- [What you need to do]
Transcribe every one of the records below verbatim, line for line, with no changes to any value.

>> Begin Supplied data

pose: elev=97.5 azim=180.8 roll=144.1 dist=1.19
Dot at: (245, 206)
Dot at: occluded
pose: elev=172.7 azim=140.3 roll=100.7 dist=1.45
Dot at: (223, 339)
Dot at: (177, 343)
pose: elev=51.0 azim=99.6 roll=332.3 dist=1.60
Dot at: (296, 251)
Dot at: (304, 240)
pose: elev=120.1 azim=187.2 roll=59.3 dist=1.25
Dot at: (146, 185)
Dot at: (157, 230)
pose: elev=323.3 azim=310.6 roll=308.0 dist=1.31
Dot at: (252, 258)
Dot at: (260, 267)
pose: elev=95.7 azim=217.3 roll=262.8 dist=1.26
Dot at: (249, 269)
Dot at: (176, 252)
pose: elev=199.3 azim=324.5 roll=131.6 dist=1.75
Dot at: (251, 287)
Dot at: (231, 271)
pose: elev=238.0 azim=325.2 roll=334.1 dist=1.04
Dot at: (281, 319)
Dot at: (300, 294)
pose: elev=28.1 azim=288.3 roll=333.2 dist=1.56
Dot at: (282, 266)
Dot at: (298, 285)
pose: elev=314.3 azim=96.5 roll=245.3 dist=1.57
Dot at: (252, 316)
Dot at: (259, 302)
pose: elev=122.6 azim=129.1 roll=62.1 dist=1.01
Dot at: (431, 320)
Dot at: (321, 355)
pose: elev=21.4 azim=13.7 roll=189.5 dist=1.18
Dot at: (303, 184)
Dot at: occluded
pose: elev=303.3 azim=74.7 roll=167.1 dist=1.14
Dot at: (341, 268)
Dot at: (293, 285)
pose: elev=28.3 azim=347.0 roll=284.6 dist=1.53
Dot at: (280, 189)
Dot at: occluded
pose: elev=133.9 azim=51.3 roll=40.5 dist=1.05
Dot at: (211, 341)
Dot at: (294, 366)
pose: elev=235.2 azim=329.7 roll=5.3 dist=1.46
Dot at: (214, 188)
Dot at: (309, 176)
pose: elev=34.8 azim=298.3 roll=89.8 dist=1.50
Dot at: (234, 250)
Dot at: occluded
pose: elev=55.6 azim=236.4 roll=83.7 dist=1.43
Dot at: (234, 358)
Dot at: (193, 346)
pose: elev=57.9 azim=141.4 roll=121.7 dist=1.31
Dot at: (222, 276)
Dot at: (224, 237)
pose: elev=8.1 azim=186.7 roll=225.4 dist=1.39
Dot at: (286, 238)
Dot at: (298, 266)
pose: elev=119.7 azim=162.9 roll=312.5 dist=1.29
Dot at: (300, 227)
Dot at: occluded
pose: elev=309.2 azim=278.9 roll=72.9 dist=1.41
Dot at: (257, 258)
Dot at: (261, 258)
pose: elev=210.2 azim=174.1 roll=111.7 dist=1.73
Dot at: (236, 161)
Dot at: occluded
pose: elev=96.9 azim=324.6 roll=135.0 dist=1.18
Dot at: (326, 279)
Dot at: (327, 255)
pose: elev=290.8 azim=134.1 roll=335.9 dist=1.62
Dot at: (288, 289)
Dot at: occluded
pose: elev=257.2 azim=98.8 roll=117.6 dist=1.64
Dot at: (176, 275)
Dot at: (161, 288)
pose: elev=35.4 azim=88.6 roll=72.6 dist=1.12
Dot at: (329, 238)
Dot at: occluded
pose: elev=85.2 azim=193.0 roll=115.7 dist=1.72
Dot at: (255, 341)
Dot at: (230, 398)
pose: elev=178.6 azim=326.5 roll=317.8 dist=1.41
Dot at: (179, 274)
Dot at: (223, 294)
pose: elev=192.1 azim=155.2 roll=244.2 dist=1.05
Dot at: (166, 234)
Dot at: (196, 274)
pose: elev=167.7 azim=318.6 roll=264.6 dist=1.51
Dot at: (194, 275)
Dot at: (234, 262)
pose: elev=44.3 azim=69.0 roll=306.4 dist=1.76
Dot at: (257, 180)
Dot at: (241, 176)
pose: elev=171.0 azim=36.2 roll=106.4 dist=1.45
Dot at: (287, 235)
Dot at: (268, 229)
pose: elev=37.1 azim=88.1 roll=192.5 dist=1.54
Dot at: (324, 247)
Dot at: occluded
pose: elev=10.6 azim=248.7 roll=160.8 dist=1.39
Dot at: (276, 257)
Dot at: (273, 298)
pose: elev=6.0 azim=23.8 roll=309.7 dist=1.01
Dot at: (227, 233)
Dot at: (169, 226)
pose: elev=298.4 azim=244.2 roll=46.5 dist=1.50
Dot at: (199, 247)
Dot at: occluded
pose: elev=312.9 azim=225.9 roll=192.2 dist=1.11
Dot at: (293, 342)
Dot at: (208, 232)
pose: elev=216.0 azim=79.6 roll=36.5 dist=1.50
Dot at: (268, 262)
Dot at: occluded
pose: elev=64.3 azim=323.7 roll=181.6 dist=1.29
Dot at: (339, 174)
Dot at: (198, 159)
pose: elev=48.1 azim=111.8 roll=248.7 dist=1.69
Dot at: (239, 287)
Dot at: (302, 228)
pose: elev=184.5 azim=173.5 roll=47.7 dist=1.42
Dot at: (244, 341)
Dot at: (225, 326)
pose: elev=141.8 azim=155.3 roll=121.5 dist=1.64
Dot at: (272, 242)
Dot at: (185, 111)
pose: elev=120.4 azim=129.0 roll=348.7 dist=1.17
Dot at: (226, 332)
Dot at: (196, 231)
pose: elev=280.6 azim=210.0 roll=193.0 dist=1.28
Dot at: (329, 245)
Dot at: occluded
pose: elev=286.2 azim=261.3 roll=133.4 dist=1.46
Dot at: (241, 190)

>> End Supplied data

- [The solution]
pose: elev=97.5 azim=180.8 roll=144.1 dist=1.19
Dot at: (245, 206)
Dot at: occluded
pose: elev=172.7 azim=140.3 roll=100.7 dist=1.45
Dot at: (223, 339)
Dot at: (177, 343)
pose: elev=51.0 azim=99.6 roll=332.3 dist=1.60
Dot at: (296, 251)
Dot at: (304, 240)
pose: elev=120.1 azim=187.2 roll=59.3 dist=1.25
Dot at: (146, 185)
Dot at: (157, 230)
pose: elev=323.3 azim=310.6 roll=308.0 dist=1.31
Dot at: (252, 258)
Dot at: (260, 267)
pose: elev=95.7 azim=217.3 roll=262.8 dist=1.26
Dot at: (249, 269)
Dot at: (176, 252)
pose: elev=199.3 azim=324.5 roll=131.6 dist=1.75
Dot at: (251, 287)
Dot at: (231, 271)
pose: elev=238.0 azim=325.2 roll=334.1 dist=1.04
Dot at: (281, 319)
Dot at: (300, 294)
pose: elev=28.1 azim=288.3 roll=333.2 dist=1.56
Dot at: (282, 266)
Dot at: (298, 285)
pose: elev=314.3 azim=96.5 roll=245.3 dist=1.57
Dot at: (252, 316)
Dot at: (259, 302)
pose: elev=122.6 azim=129.1 roll=62.1 dist=1.01
Dot at: (431, 320)
Dot at: (321, 355)
pose: elev=21.4 azim=13.7 roll=189.5 dist=1.18
Dot at: (303, 184)
Dot at: occluded
pose: elev=303.3 azim=74.7 roll=167.1 dist=1.14
Dot at: (341, 268)
Dot at: (293, 285)
pose: elev=28.3 azim=347.0 roll=284.6 dist=1.53
Dot at: (280, 189)
Dot at: occluded
pose: elev=133.9 azim=51.3 roll=40.5 dist=1.05
Dot at: (211, 341)
Dot at: (294, 366)
pose: elev=235.2 azim=329.7 roll=5.3 dist=1.46
Dot at: (214, 188)
Dot at: (309, 176)
pose: elev=34.8 azim=298.3 roll=89.8 dist=1.50
Dot at: (234, 250)
Dot at: occluded
pose: elev=55.6 azim=236.4 roll=83.7 dist=1.43
Dot at: (234, 358)
Dot at: (193, 346)
pose: elev=57.9 azim=141.4 roll=121.7 dist=1.31
Dot at: (222, 276)
Dot at: (224, 237)
pose: elev=8.1 azim=186.7 roll=225.4 dist=1.39
Dot at: (286, 238)
Dot at: (298, 266)
pose: elev=119.7 azim=162.9 roll=312.5 dist=1.29
Dot at: (300, 227)
Dot at: occluded
pose: elev=309.2 azim=278.9 roll=72.9 dist=1.41
Dot at: (257, 258)
Dot at: (261, 258)
pose: elev=210.2 azim=174.1 roll=111.7 dist=1.73
Dot at: (236, 161)
Dot at: occluded
pose: elev=96.9 azim=324.6 roll=135.0 dist=1.18
Dot at: (326, 279)
Dot at: (327, 255)
pose: elev=290.8 azim=134.1 roll=335.9 dist=1.62
Dot at: (288, 289)
Dot at: occluded
pose: elev=257.2 azim=98.8 roll=117.6 dist=1.64
Dot at: (176, 275)
Dot at: (161, 288)
pose: elev=35.4 azim=88.6 roll=72.6 dist=1.12
Dot at: (329, 238)
Dot at: occluded
pose: elev=85.2 azim=193.0 roll=115.7 dist=1.72
Dot at: (255, 341)
Dot at: (230, 398)
pose: elev=178.6 azim=326.5 roll=317.8 dist=1.41
Dot at: (179, 274)
Dot at: (223, 294)
pose: elev=192.1 azim=155.2 roll=244.2 dist=1.05
Dot at: (166, 234)
Dot at: (196, 274)
pose: elev=167.7 azim=318.6 roll=264.6 dist=1.51
Dot at: (194, 275)
Dot at: (234, 262)
pose: elev=44.3 azim=69.0 roll=306.4 dist=1.76
Dot at: (257, 180)
Dot at: (241, 176)
pose: elev=171.0 azim=36.2 roll=106.4 dist=1.45
Dot at: (287, 235)
Dot at: (268, 229)
pose: elev=37.1 azim=88.1 roll=192.5 dist=1.54
Dot at: (324, 247)
Dot at: occluded
pose: elev=10.6 azim=248.7 roll=160.8 dist=1.39
Dot at: (276, 257)
Dot at: (273, 298)
pose: elev=6.0 azim=23.8 roll=309.7 dist=1.01
Dot at: (227, 233)
Dot at: (169, 226)
pose: elev=298.4 azim=244.2 roll=46.5 dist=1.50
Dot at: (199, 247)
Dot at: occluded
pose: elev=312.9 azim=225.9 roll=192.2 dist=1.11
Dot at: (293, 342)
Dot at: (208, 232)
pose: elev=216.0 azim=79.6 roll=36.5 dist=1.50
Dot at: (268, 262)
Dot at: occluded
pose: elev=64.3 azim=323.7 roll=181.6 dist=1.29
Dot at: (339, 174)
Dot at: (198, 159)
pose: elev=48.1 azim=111.8 roll=248.7 dist=1.69
Dot at: (239, 287)
Dot at: (302, 228)
pose: elev=184.5 azim=173.5 roll=47.7 dist=1.42
Dot at: (244, 341)
Dot at: (225, 326)
pose: elev=141.8 azim=155.3 roll=121.5 dist=1.64
Dot at: (272, 242)
Dot at: (185, 111)
pose: elev=120.4 azim=129.0 roll=348.7 dist=1.17
Dot at: (226, 332)
Dot at: (196, 231)
pose: elev=280.6 azim=210.0 roll=193.0 dist=1.28
Dot at: (329, 245)
Dot at: occluded
pose: elev=286.2 azim=261.3 roll=133.4 dist=1.46
Dot at: (241, 190)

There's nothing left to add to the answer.